Justice Considered as a Symplectic Manifold: June 18, 2015Posted by stuffilikenet in Awesome, Brilliant words, Geek Stuff, Uncategorizable.
Alternating symmetry, no local invariants but everywhere orientable. And mercy? Not lumpy but curly.
From The List That Cannot Be Named:
> But if the quality of mercy is not strained, how is it prevented from being lumpy?
Weren’t we just discussing this? Let justice be a mapping from aggravations to retributions. Recall that Exodus tells us "an eye for an eye, a tooth for a
tooth". This suggests the mapping is structure-preserving. (Q. does Mos have coproducts?)
Legal systems generally recognize that injuries are asymmetric. This suggests the mapping is alternating. (Ex. verify the difficulty of recovering damages from oneself)
The Battle Hymn of the Republic mentions the Groups of Wrath. This suggests we can come up with a basis for the mapping. (Q. the Groups of Wrath are often depicted as purple; are they in fact abelian?)
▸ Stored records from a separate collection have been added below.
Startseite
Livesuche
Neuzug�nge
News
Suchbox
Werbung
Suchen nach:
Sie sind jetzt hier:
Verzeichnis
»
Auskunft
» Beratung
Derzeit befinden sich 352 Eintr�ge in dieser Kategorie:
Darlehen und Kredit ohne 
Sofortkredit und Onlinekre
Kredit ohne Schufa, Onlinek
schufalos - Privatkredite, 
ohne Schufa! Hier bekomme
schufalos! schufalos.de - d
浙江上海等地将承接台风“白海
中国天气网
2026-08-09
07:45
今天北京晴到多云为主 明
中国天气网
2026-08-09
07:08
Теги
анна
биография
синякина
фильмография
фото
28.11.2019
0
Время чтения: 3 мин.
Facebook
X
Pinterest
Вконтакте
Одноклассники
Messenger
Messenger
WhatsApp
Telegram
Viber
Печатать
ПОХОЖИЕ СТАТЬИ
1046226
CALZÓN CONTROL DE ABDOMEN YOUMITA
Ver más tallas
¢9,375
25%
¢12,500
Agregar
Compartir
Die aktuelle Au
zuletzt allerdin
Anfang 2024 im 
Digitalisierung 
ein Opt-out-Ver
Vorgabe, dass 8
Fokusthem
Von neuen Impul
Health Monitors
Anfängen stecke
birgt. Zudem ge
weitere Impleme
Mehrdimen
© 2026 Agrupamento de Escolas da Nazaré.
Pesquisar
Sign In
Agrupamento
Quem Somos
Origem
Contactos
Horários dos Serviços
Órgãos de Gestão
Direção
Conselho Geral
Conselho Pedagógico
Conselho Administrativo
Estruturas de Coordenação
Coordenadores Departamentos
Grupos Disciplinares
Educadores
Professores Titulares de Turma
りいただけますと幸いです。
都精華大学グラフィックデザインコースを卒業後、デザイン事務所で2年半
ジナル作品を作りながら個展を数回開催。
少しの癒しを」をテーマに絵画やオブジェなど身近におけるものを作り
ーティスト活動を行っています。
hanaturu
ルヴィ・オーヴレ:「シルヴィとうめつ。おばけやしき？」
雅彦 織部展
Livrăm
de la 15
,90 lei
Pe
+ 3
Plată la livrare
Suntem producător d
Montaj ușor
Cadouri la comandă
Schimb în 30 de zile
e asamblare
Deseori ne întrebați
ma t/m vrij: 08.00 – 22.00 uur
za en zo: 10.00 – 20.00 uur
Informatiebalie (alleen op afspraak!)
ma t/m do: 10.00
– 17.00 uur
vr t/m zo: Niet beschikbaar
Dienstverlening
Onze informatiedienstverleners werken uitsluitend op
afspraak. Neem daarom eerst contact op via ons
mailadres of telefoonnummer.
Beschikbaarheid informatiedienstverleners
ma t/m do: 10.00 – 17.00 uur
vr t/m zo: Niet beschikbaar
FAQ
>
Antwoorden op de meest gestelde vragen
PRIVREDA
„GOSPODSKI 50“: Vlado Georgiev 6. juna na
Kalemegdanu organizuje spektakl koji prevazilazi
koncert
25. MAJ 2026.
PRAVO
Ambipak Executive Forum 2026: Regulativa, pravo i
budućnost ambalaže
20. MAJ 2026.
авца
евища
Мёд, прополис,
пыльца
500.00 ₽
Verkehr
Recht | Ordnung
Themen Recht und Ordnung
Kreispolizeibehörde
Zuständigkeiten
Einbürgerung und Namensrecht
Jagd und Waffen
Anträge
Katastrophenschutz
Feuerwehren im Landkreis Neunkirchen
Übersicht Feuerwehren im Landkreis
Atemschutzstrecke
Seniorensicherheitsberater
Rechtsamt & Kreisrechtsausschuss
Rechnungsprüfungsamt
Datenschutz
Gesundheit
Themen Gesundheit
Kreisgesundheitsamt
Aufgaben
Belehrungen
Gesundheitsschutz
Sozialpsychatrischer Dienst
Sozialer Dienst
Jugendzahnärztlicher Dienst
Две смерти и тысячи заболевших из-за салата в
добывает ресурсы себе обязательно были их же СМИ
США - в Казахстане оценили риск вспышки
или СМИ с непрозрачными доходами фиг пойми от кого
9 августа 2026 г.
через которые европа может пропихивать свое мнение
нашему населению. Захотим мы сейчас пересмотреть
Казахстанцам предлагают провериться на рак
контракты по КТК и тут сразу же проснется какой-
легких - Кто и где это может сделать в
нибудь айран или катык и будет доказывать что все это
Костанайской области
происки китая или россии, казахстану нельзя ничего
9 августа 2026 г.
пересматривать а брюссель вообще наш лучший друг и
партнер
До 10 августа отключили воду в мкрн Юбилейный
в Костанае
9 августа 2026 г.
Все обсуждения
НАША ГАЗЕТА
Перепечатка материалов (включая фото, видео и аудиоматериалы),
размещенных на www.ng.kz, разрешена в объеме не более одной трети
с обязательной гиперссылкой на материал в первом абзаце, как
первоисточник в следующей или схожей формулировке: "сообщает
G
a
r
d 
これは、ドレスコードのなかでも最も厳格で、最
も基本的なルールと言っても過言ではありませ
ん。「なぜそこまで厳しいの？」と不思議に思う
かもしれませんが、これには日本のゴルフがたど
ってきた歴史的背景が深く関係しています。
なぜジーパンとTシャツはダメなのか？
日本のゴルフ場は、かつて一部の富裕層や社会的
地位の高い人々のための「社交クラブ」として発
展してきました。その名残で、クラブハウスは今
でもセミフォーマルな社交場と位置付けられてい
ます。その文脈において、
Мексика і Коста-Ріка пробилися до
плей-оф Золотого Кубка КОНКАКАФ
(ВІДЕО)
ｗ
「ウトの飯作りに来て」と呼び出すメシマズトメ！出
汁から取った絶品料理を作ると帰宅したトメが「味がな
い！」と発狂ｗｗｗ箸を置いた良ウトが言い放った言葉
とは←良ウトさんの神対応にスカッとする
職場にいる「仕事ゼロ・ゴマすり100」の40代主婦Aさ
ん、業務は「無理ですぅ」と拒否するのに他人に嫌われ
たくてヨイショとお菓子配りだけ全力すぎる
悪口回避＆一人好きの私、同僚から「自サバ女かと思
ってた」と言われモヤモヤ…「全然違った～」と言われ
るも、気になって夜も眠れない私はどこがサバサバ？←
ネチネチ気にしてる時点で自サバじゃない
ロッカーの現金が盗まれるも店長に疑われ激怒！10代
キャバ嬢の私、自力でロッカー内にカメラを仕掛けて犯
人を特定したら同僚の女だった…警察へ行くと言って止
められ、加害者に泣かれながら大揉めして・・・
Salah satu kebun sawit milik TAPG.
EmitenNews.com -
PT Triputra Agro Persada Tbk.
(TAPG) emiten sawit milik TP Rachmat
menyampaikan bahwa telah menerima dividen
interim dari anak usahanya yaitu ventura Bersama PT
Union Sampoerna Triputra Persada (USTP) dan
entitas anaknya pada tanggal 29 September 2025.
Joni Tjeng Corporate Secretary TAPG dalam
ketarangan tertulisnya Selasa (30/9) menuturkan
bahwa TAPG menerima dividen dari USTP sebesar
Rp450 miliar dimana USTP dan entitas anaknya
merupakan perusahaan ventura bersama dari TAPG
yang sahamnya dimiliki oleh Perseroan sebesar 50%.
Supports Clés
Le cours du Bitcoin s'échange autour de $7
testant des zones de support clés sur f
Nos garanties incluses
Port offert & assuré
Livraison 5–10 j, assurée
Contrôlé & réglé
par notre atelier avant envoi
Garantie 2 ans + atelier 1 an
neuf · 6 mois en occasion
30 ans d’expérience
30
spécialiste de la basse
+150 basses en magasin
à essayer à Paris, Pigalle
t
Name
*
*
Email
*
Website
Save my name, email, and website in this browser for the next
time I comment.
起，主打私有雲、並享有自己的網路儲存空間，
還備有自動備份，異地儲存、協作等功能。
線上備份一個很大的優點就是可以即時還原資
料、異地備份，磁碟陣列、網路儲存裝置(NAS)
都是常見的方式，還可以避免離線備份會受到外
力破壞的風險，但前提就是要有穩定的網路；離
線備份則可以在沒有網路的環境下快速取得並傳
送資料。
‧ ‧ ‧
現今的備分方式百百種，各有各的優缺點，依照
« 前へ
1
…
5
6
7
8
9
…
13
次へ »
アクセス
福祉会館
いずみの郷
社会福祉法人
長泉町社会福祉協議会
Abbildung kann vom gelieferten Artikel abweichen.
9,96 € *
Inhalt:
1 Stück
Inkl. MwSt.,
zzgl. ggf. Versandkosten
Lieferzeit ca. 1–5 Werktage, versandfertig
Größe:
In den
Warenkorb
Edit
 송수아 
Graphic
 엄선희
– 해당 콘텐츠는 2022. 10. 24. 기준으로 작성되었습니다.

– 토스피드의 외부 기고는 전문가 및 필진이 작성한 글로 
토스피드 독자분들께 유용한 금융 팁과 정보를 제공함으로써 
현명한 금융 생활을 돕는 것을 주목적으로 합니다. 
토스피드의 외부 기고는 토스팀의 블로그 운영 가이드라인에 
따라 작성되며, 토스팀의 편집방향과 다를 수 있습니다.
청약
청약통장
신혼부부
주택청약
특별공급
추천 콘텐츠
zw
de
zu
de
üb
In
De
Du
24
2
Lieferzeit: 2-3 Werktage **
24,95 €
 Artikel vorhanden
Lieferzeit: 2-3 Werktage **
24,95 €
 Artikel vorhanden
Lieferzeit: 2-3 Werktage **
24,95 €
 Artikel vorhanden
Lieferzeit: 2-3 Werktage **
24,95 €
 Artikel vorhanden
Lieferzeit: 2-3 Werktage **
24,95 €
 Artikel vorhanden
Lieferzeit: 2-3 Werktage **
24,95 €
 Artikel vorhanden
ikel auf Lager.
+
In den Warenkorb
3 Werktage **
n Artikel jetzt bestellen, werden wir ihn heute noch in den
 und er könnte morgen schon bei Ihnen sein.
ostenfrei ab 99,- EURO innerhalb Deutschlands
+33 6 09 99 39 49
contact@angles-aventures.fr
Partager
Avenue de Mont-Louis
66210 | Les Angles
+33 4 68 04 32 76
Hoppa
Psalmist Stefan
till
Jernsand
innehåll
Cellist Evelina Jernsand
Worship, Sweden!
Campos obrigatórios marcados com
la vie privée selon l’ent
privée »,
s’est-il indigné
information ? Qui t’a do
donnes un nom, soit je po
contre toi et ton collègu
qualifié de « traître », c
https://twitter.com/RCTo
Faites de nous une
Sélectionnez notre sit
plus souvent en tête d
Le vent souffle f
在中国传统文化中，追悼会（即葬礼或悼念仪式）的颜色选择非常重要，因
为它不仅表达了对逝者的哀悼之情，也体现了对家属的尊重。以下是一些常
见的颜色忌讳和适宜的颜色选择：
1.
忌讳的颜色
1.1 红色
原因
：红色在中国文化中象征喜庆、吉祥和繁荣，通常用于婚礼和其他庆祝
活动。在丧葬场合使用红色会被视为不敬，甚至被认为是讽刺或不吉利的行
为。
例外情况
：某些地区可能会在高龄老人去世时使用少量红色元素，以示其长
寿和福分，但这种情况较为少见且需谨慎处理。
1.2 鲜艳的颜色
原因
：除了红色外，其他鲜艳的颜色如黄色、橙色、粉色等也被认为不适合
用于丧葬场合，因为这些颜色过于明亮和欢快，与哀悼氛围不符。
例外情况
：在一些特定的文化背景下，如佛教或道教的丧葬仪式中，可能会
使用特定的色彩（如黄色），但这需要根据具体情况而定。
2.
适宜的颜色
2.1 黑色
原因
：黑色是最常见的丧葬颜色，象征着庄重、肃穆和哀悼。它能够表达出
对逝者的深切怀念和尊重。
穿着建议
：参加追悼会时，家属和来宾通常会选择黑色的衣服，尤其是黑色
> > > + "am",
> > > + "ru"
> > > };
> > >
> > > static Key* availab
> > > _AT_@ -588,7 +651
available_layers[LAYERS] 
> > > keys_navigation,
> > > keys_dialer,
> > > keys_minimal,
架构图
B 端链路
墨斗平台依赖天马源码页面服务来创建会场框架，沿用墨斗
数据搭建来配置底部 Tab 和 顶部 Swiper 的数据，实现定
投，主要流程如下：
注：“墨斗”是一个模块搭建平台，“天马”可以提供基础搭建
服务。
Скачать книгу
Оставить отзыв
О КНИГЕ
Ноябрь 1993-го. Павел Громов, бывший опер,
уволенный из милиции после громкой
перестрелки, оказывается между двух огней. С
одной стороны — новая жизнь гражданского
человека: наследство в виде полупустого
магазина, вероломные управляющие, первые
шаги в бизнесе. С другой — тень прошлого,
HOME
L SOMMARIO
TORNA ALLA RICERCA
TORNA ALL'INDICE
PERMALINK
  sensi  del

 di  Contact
Under the exponential, we can then examine a range of justices, from the Mikado’s (retribution-increasing) through the Mosaic (unital) and the Nazaretic ("turn at least one other cheek") to the Epitectic ("didn’t I tell you, if you kept that up, you were going to break my leg?"), and we call the retribution-decreasing cone in this space "mercy". But due to the structure-preservation, all these justices are scalar multiples of each other. (Ex. check that mercy is well- defined)
Mercy is not lumpy, by definition.